### Exercise description
Print the following lines character for character, omitting the picture.

### Supplied data
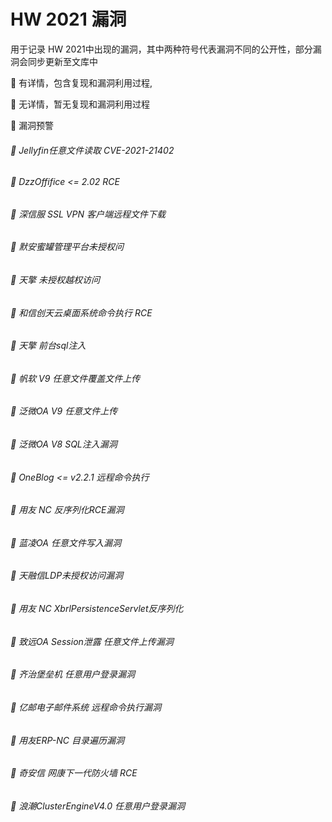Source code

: # HW 2021 漏洞

用于记录 HW 2021中出现的漏洞，其中两种符号代表漏洞不同的公开性，部分漏洞会同步更新至文库中





🐬     有详情，包含复现和漏洞利用过程,

🦈     无详情，暂无复现和漏洞利用过程

🐑	 漏洞预警





###### 🐬 Jellyfin任意文件读取 CVE-2021-21402 

###### 🐬 DzzOffifice <= 2.02 RCE

###### 🐬 深信服 SSL VPN 客户端远程文件下载

###### 🐬 默安蜜罐管理平台未授权问

###### 🐬 天擎 未授权越权访问 

###### 🐬 和信创天云桌面系统命令执行 RCE

###### 🐬 天擎 前台sql注入

###### 🐬 帆软 V9 任意文件覆盖文件上传

###### 🐬 泛微OA V9 任意文件上传

###### 🐬 泛微OA V8 SQL注入漏洞

###### 🐬 OneBlog <= v2.2.1 远程命令执行

###### 🐬 用友 NC 反序列化RCE漏洞

###### 🐬 蓝凌OA 任意文件写入漏洞

###### 🐬 天融信LDP未授权访问漏洞

###### 🐬 用友 NC XbrlPersistenceServlet反序列化

###### 🐬 致远OA Session泄露 任意文件上传漏洞

###### 🐬 齐治堡垒机 任意用户登录漏洞

###### 🐬 亿邮电子邮件系统 远程命令执行漏洞

###### 🐬 用友ERP-NC 目录遍历漏洞

###### 🐬 奇安信 网康下一代防火墙 RCE

###### 🐬 浪潮ClusterEngineV4.0 任意用户登录漏洞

### Solution for this exercise
Source code

: # HW 2021 漏洞

用于记录 HW 2021中出现的漏洞，其中两种符号代表漏洞不同的公开性，部分漏洞会同步更新至文库中





🐬     有详情，包含复现和漏洞利用过程,

🦈     无详情，暂无复现和漏洞利用过程

🐑	 漏洞预警





###### 🐬 Jellyfin任意文件读取 CVE-2021-21402 

###### 🐬 DzzOffifice <= 2.02 RCE

###### 🐬 深信服 SSL VPN 客户端远程文件下载

###### 🐬 默安蜜罐管理平台未授权问

###### 🐬 天擎 未授权越权访问 

###### 🐬 和信创天云桌面系统命令执行 RCE

###### 🐬 天擎 前台sql注入

###### 🐬 帆软 V9 任意文件覆盖文件上传

###### 🐬 泛微OA V9 任意文件上传

###### 🐬 泛微OA V8 SQL注入漏洞

###### 🐬 OneBlog <= v2.2.1 远程命令执行

###### 🐬 用友 NC 反序列化RCE漏洞

###### 🐬 蓝凌OA 任意文件写入漏洞

###### 🐬 天融信LDP未授权访问漏洞

###### 🐬 用友 NC XbrlPersistenceServlet反序列化

###### 🐬 致远OA Session泄露 任意文件上传漏洞

###### 🐬 齐治堡垒机 任意用户登录漏洞

###### 🐬 亿邮电子邮件系统 远程命令执行漏洞

###### 🐬 用友ERP-NC 目录遍历漏洞

###### 🐬 奇安信 网康下一代防火墙 RCE

###### 🐬 浪潮ClusterEngineV4.0 任意用户登录漏洞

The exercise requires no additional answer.